Malawi, which has about 80000 deaths from AIDS every year, made free antiretroviral therapy available to more than 80000 patients between 2004 and 2006. The authors aimed to investigate mortality in a population before and after the introduction of free antiretroviral therapy, and therefore to assess the effects of such programmes on survival at the population level. The study used a demographic surveillance system to measure mortality in a population of 32000 in northern Malawi, from August, 2002, when free antiretroviral therapy was not available in the study district, until February, 2006, 8 months after a clinic opened. The probability of dying between the ages of 15 and 60 years was 43% (39-49) for men and 43% (38-47) for women; 229 of 352 deaths (65.1%) were attributed to AIDS. Eight months after the clinic that provided antiretroviral therapy opened, 107 adults from the study population had accessed treatment, out of an estimated 334 in need of treatment. Overall mortality in adults had decreased by 10% from 10.2 to 8.7 deaths for 1000 person-years of observation (adjusted rate ratio 0.90, 95% CI 0.70-1.14). Mortality was reduced by 35% (adjusted rate ratio 0.65, 0.46-0.92) in adults near the main road, where mortality before antiretroviral therapy was highest (from 13.2 to 8.5 deaths per 1000 person-years of observation before and after antiretroviral therapy). Mortality in adults aged 60 years or older did not change. Findings of a reduction in mortality in adults aged between 15 and 59 years, with no change in those older than 60 years, suggest that deaths from AIDS were averted by the rapid scale-up of free antiretroviral therapy in rural Malawi, which led to a decline in adult mortality that was detectable at the population level.
In this study, researchers conducted a qualitative study to explore risk situations that can explain the high HIV prevalence among youth in Kisumu town, Kenya. They conducted in-depth interviews with 150 adolescents aged 15 to 20, held four focus group discussions, and made 48 observations at places where youth spend their free time.

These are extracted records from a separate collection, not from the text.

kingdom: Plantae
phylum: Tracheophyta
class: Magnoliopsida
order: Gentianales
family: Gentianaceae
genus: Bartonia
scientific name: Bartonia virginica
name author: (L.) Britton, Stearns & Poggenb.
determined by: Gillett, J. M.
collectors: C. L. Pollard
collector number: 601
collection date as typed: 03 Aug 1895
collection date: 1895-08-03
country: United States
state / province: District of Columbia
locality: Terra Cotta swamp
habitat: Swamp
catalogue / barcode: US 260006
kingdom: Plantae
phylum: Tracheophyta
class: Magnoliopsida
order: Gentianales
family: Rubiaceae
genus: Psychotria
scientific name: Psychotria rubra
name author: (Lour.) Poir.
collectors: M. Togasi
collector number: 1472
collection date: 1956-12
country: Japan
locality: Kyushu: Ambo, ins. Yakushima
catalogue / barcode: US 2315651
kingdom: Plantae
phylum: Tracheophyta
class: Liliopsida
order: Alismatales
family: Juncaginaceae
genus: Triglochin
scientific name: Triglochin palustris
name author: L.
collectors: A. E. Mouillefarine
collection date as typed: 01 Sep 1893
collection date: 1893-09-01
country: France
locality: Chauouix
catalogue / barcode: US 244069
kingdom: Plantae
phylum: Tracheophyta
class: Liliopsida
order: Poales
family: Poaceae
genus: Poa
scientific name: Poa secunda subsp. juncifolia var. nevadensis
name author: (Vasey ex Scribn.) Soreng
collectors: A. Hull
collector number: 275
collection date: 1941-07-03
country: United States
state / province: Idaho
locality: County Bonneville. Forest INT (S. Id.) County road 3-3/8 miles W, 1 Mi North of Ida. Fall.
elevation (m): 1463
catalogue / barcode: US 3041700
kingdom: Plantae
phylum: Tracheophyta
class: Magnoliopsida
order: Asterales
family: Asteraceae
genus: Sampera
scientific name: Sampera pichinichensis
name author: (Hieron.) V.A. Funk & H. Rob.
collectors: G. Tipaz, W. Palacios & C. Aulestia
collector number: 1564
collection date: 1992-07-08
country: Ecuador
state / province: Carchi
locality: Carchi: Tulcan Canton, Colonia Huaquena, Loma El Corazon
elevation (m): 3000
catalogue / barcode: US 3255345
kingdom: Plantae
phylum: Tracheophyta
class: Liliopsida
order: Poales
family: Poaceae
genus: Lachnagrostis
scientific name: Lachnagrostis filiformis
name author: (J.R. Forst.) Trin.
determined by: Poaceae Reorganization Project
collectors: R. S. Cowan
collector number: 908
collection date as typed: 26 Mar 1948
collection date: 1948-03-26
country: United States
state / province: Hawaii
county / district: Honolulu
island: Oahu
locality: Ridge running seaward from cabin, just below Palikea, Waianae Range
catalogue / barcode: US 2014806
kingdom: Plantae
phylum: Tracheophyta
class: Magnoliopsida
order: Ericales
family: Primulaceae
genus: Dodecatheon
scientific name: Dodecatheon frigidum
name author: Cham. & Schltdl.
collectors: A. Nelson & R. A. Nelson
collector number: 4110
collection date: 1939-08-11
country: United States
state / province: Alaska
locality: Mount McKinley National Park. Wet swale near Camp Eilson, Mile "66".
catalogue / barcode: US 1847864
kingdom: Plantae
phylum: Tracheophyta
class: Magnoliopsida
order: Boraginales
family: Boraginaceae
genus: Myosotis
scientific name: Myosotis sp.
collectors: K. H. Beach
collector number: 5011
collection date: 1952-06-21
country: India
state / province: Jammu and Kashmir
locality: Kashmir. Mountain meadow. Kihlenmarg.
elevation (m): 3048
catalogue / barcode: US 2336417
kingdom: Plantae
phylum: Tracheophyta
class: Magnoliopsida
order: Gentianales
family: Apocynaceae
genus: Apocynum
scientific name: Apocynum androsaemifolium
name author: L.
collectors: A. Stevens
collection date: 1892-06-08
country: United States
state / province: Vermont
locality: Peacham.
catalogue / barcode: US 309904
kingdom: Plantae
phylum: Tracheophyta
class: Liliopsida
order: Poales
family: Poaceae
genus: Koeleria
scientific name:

Porn video shows and local brew dens were identified as popular events where unprotected multipartner, concurrent, coerced and transactional sex occurs between adolescents. Forced sex, gang rape and multiple concurrent relationships characterised the sexual encounters of youth, frequently facilitated by the abuse of alcohol, which is available for minors at low cost in local brew dens. A substantial number of girls and young women engaged in transactional sex, often with much older, wealthier partners. The authors conclude that local brew dens and porn video halls facilitate risky sexual encounters between youth and should be regulated and monitored by the government. Young men should be targeted in prevention activities, to change their attitudes related to power and control in relationships, while girls should be empowered how to negotiate safe sex, and their poverty should be addressed through income-generating activities.